Al-Shabab insurgents have attacked a police station in northern Kenya in what they say is retaliation for Kenya's ongoing military incursion into Somalia.
Kenyan soldiers have been in Somalia since October, 2011
Somali insurgent group al-Shabab on Thursday claimed responsibility for the killing of at least six Kenyan police and government employees in northern Kenya.
This coincides with claims by Kenyan troops that they have scored a major victory against al-Shabab in the southern and central regions of Somalia.
The Islamist militia has carried out a series of attacks against Kenyan targets in the border region since Kenya sent troops into Somalia in October 2011. This was in response to a string of kidnappings of tourists and aid workers inside Kenya, which were blamed on al-Shabab.
For an assessment of the latest clashes, Deutsche Welle spoke to Anneli Botha, a senior researcher with the International Crime in Africa Program at the Institute for Security Studies in Pretoria.
Deutsche Welle: Against the background of the latest clashes, how worried should refugees and humanitarian aid workers in this region be?
Anneli Botha: I think in any situation when you deal with al-Shabab, it's very difficult to place on a map exactly where they are and keep them under control. The situation is very fluid, and whether it's a refugee camp in Kenya or whether it's the whole bush area, it is a matter of great concern at this stage.
Al-Shabab have made Somalia a dangerous place for aid workers
What kind of reaction should we expect from the Kenyan forces after the killing of a number of Kenyan policemen?

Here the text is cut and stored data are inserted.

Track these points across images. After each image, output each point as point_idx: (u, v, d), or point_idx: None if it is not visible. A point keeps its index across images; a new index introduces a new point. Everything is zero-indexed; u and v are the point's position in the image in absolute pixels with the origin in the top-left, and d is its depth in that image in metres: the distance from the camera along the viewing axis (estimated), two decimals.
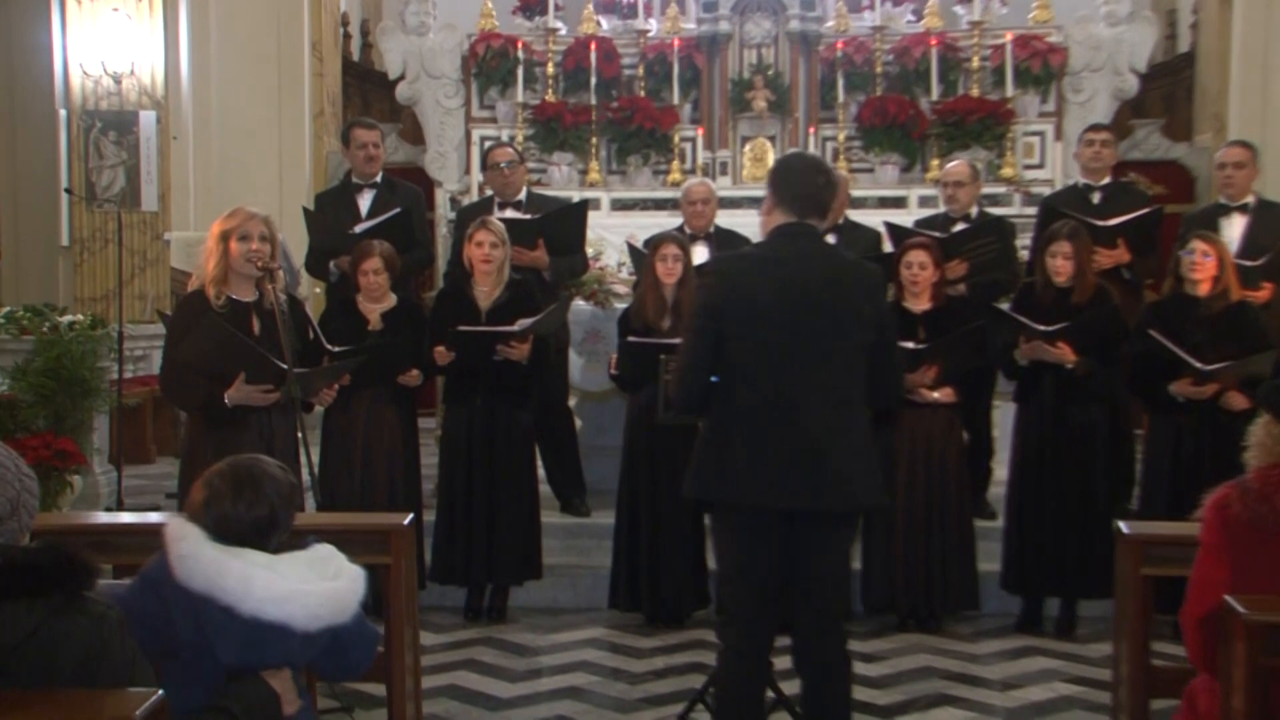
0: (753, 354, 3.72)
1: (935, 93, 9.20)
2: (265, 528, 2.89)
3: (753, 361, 3.72)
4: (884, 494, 3.93)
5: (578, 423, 7.08)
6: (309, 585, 2.83)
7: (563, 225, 6.62)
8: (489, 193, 7.22)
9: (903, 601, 5.82)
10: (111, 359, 7.63)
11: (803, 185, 3.82)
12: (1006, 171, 9.08)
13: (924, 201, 8.88)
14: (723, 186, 8.74)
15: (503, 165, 6.80)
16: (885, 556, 5.79)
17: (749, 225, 7.89)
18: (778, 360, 3.70)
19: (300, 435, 4.75)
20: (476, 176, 9.08)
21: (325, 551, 2.97)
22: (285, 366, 4.66)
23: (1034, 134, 9.27)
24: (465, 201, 8.71)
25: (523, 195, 6.90)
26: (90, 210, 10.17)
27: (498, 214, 6.62)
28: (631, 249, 6.98)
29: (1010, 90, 9.08)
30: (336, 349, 5.56)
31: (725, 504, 3.79)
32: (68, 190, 9.90)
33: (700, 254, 6.64)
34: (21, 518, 2.49)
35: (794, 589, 3.81)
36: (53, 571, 2.39)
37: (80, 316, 7.79)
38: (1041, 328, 5.64)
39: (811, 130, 9.28)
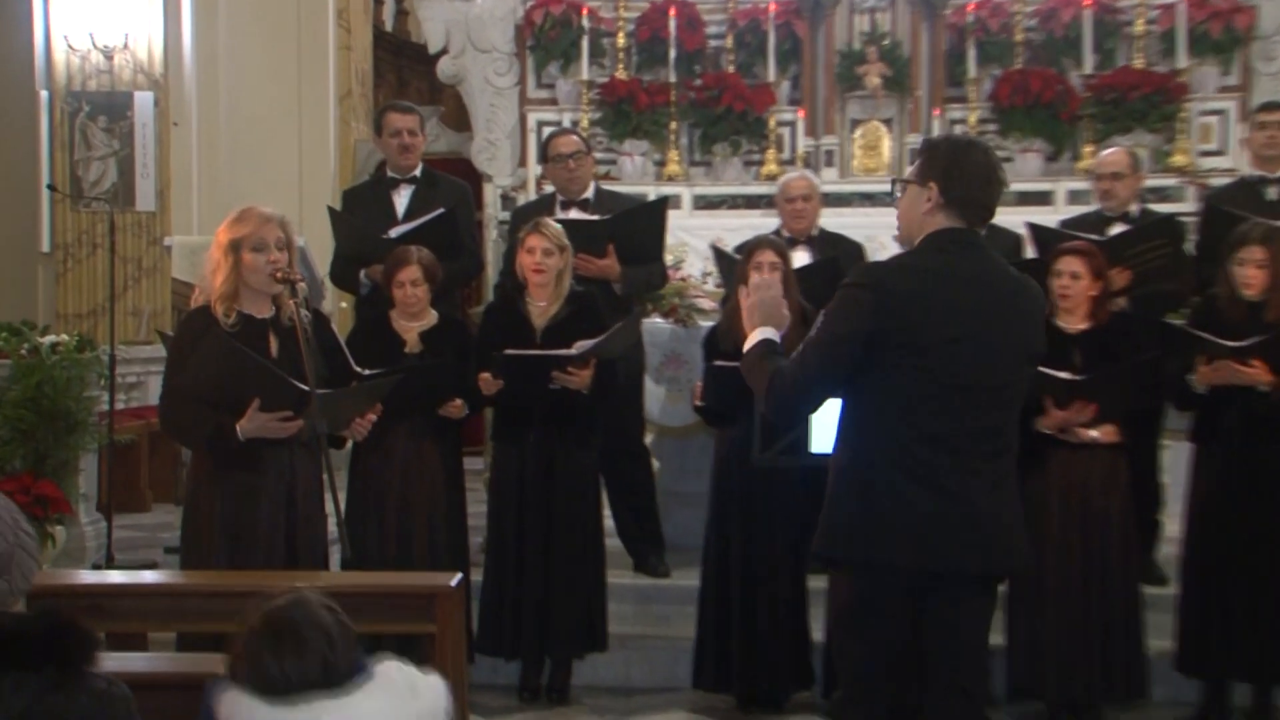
0: (910, 386, 3.71)
1: (1089, 64, 9.12)
2: (319, 683, 2.83)
3: (910, 395, 3.72)
4: (1031, 553, 3.97)
5: (654, 464, 7.09)
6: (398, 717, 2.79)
7: (637, 227, 6.65)
8: (549, 189, 7.27)
9: (1054, 686, 5.74)
10: (101, 387, 7.75)
11: (980, 187, 3.81)
12: (1178, 160, 8.97)
13: (1074, 197, 8.79)
14: (828, 180, 8.73)
15: (566, 156, 6.85)
16: (1032, 631, 5.72)
17: (859, 226, 7.90)
18: (941, 396, 3.71)
19: (326, 477, 4.78)
20: (534, 169, 9.14)
21: (393, 671, 2.86)
22: (306, 389, 4.71)
23: (1212, 113, 9.15)
24: (520, 200, 8.77)
25: (590, 192, 6.94)
26: (76, 210, 10.35)
27: (560, 214, 6.66)
28: (719, 254, 6.98)
29: (1183, 60, 8.98)
30: (367, 372, 5.61)
31: (863, 563, 3.77)
32: (50, 186, 10.09)
33: (801, 261, 6.63)
34: (14, 578, 2.51)
35: (928, 665, 3.80)
36: (47, 641, 2.40)
37: (64, 336, 7.86)
38: (1230, 344, 5.55)
39: (936, 112, 9.24)
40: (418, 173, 6.93)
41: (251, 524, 4.82)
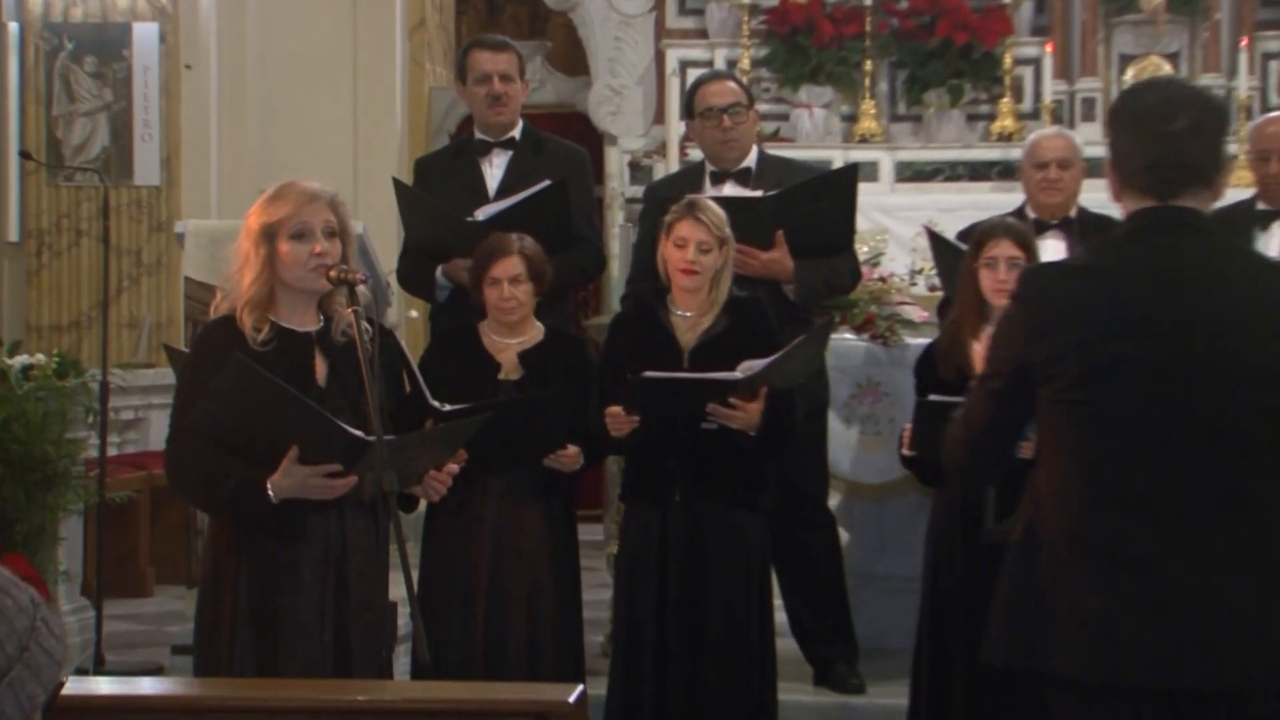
0: (1098, 431, 3.71)
1: None
2: None
3: (1099, 444, 3.70)
4: None
5: (843, 536, 7.06)
6: None
7: (817, 207, 6.61)
8: (695, 155, 7.26)
9: None
10: (89, 426, 7.86)
11: (1155, 140, 3.77)
12: None
13: None
14: (1090, 140, 8.64)
15: (719, 110, 6.84)
16: None
17: None
18: (1144, 442, 3.68)
19: (396, 548, 4.78)
20: (675, 127, 9.15)
21: None
22: (363, 436, 4.72)
23: None
24: (658, 170, 8.78)
25: (751, 159, 6.93)
26: (54, 184, 10.53)
27: (710, 190, 6.65)
28: (936, 242, 6.92)
29: None
30: (447, 408, 5.64)
31: (1061, 679, 3.76)
32: (22, 153, 10.25)
33: (1053, 252, 6.56)
34: (18, 689, 2.55)
35: None
36: None
37: (39, 356, 7.94)
38: None
39: (1244, 42, 9.11)
40: (516, 133, 6.97)
41: (289, 615, 4.85)
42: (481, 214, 6.54)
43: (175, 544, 9.80)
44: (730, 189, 6.76)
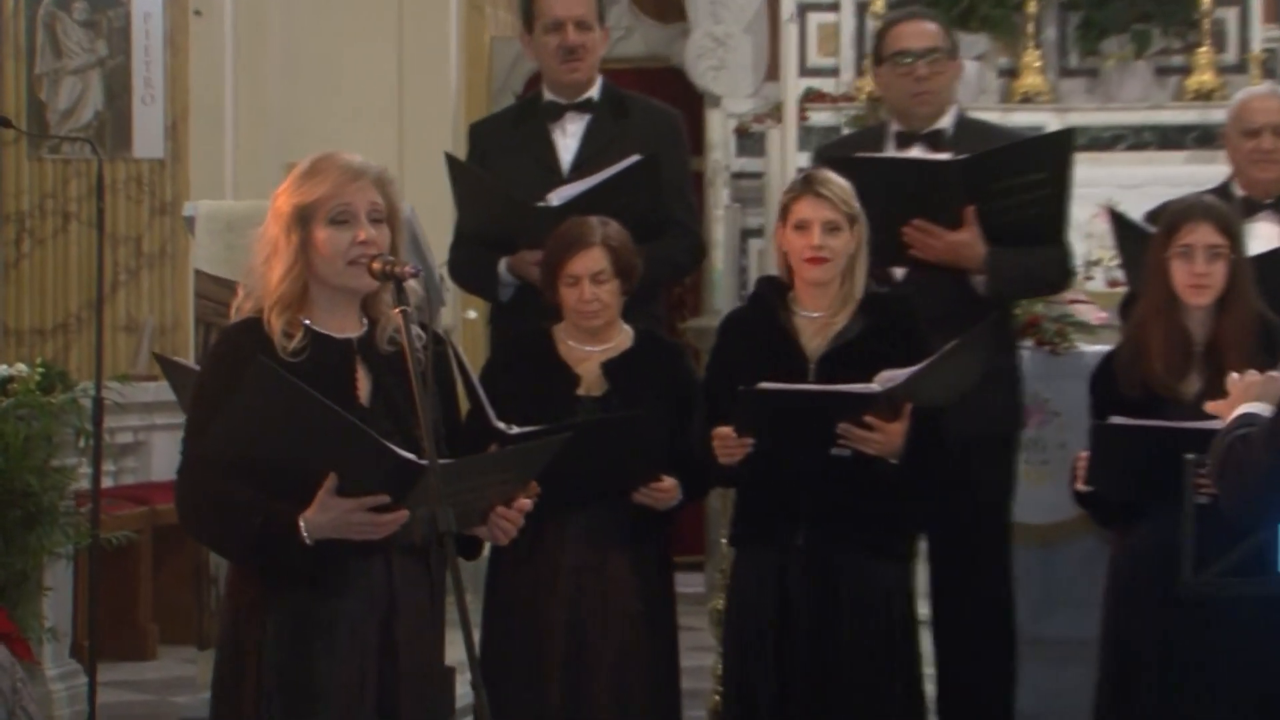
0: None
1: None
2: None
3: None
4: None
5: None
6: None
7: (1020, 181, 6.50)
8: (815, 119, 7.23)
9: None
10: (80, 451, 7.92)
11: None
12: None
13: None
14: None
15: (916, 55, 6.78)
16: None
17: None
18: None
19: (454, 602, 4.80)
20: (793, 86, 9.11)
21: None
22: (415, 459, 4.73)
23: None
24: (771, 139, 8.74)
25: (948, 120, 6.89)
26: (38, 157, 10.60)
27: (890, 152, 6.66)
28: (1120, 224, 6.87)
29: None
30: (515, 430, 5.65)
31: None
32: (0, 120, 10.35)
33: (1265, 238, 6.53)
34: None
35: None
36: None
37: (20, 368, 8.02)
38: None
39: None
40: (594, 93, 7.00)
41: (325, 682, 4.85)
42: (556, 198, 6.53)
43: (183, 596, 9.82)
44: (920, 151, 6.73)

I think Kenya hoped that, if it would start to engage in Somalia and control those areas, then the situation would definitely improve. But as we saw last year too, the Kenyans bombed an area they suspected was under the control of a high-ranking al-Shabab official, an area that had already been liberated by Kenyan forces. It's an example of how you can push your forces through and say "this area is now under control" but it's really difficult to maintain that.
You are not dealing with a conventional military force here, you're dealing with an insurgency and you absolutely need the assistance of the locals, to provide information about exactly who is al-Shabab and who is not. So you can send in forces as you wish but you need to have a situation where people say, "we are sick and tired of this and we have to find a peaceful solution." You're not going to find peace through the use of military force.
Al-Shabab claimed responsibility for this attack in Mogadishu last October
What exactly is known about this al Qaeda-related group, known as al-Shabab? Who is behind it?
The fact remains that, although there are links with al Qaeda, as there are links between al Qaeda und forces in the Maghreb and now with Boko Haram [in Nigeria], the issue of concern remains a domestic one. The fact that they are allying themselves with al Qaeda is a way to present themselves as something bigger and greater than they are. Whenever people hear the name 'al Qaeda' they take note, and al-Shabab know this and use it to their advantage.
Are efforts underway to bring the two sides together for talks?
The problem with negotiations is: who do you talk to? This applies particularly to al-Shabab and the various factions within al-Shabab. You can have only a few fighters within an organization but those few fighters can create havoc within society. So the situation is that negotiations are the best approach to take; the problem is that all factions need to be willing to sit around a table and discuss these matters and at this stage, I don't see that.